(SOURCE TEXT)
Customers can talk to the robot, OSHbot, like they to would speak to a typical sales associate, and it recognizes and responds in multiple languages. It's equipped with a screen that shoppers move through "Minority Report-style" -- it recognizes hand gestures made in front of the screen and can be used as a typical touch screen as well. OSHbot is also mobile and will roll up to customers to greet and escort them through the aisles.

Outfitted with a 3D scanner, OSHbot can help shoppers locate items, even if they don't know what they're called. For example, customers can scan a screw or nail brought from home, and OSHbot will search its database to locate it in the store or online.

A shopper using OSHbot's 3D scanner to find a nail.
A shopper using OSHbot's 3D scanner to find a nail.

The robots were born out of the Lowe's Innovation Lab, an experimental department that works with science-fiction writers and startups to solve consumer problems with technology.

"We believed that in the near future -- in the next five years, 10 years -- someone was going to come out with a retail operational robot and that was going to change retail," said Kyle Nel, executive director of Lowe's Innovation Lab. "So we figured, why don't we do it?"

Like all Lowe's Innovation Labs projects, the robots started with a comic book that imagined a way to ease customer frustrations.

In big, warehouse-style stores, like Lowe's, customers may wander for some time before they actually find what they need. Often, people either can't immediately find a sales associate to help them, or don't want to ask for help. The latter barrier is especially true for non-native English speakers, who fear they will be misunderstood.

"Home improvement is a very high involvement thing," said Mr. Nel. "So having that ability to ask questions in your native language every time, to a robot, makes the expectation that every time you'll have the same high quality experience."

The robot's primary goal is to improve in-store navigation, but it has a number of other features as well. For example, its telepresence allows shoppers to connect with off-site experts who can consult on projects.

"Having a mobile computing station with 3D scanning capabilities, and many other things, clearly opens up a whole new realm of possibilities of what we can do to help our customers and our associates," said Mr. Nel.

Lowe's worked with Singularity University and a startup, Fellow Robots, to bring the project to life. It went from comic book to completion in less than a year. That's less time than it took the Lab to complete its first project, Holoroom, which is a home-improvement simulator with 3D and augmented reality technologies.

"We took a robotic startup and we shared our vision with them," said Mr. Nel. "We worked on the concept and the functionality and even incorporated some of our Holoroom technology into the robot to make it something that no one, to my knowledge, [is] talking about or doing ... at this scale."

But don't expect to see the robots in Lowe's stores just yet. The retailer plans to start testing before the holidays at a Lowe's-owned Orchard Supply Hardware store in San Jose. There are no additional roll out plans as of now. The company wants to test the robots in the real world to see how they interact with people before expanding to other stores.

"The big unknown is the human component," said Mr. Nel. "We have the technology that works really well. But there's some basic questions that there's just no way to answer until you actually view it."

There's also a learning curve for Lowe's employees, who need to get used to working with their new artificially intelligent colleagues. Mr. Nel said the robots fill a void that Lowe's employees aren't able to -- knowing where every piece of inventory is at all times. It also frees them up to do other work, like helping customers plan home improvement projects, he added. Rather than replacing workers, the robots will add a new element to Lowe's customer service team.

"What our sales associates are amazing at doing and what they love spending time on are consulting and helping customers with their projects and solving their problems," said Mr. Nel. "We can let the robots answer questions like, 'where are the hammers?'"

Mr. Nel declined to comment on the budget for the project or how much it will costs to add robots to stores. But he said to expect more projects like this from Lowe's.

"We're in the innovation space to stay," said Mr. Nel. "And we're going to continue to come out with things that are wilder and crazier."
(End SOURCE TEXT)
(DATA EXCERPT)
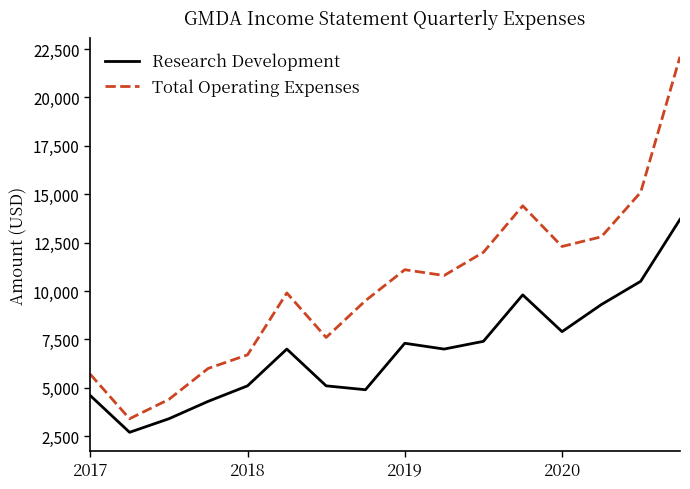

What are all the series names shown in the legend?

Research Development, Total Operating Expenses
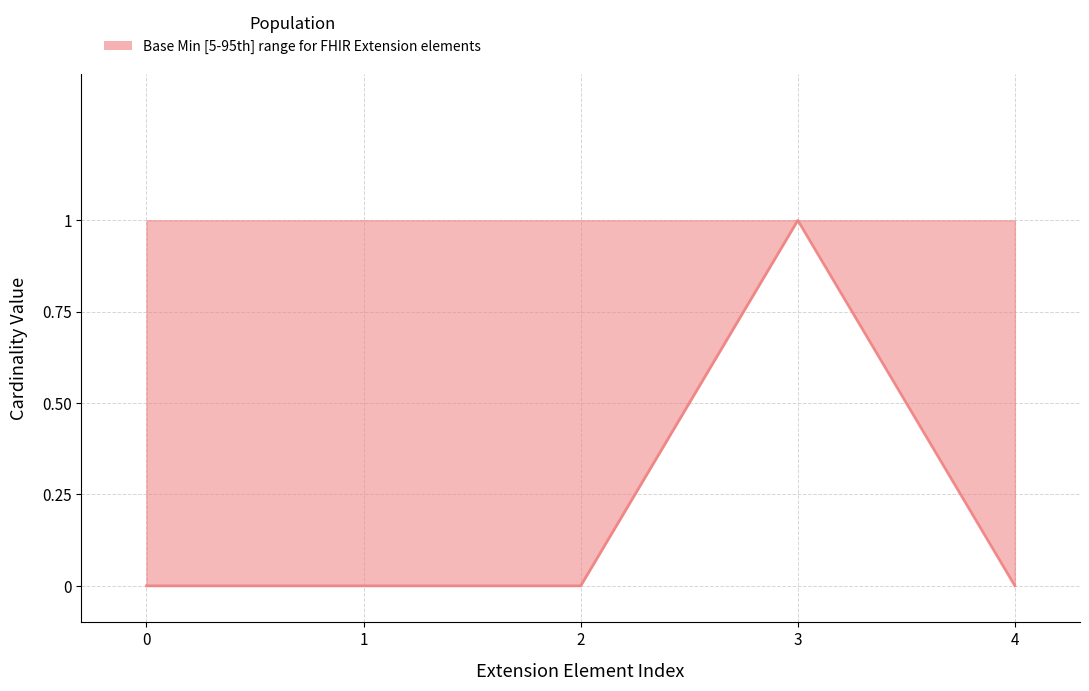

Which label corresponds to the largest value in the chart?

3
(End DATA EXCERPT)
- [PROBLEM STATEMENT] Reproduce, word for word, the passage of the OSHbot article that opens with the words "Like all Lowe's" and closes with "will be misunderstood.".

- [WRITTEN RESPONSE]
Like all Lowe's Innovation Labs projects, the robots started with a comic book that imagined a way to ease customer frustrations.

In big, warehouse-style stores, like Lowe's, customers may wander for some time before they actually find what they need. Often, people either can't immediately find a sales associate to help them, or don't want to ask for help. The latter barrier is especially true for non-native English speakers, who fear they will be misunderstood.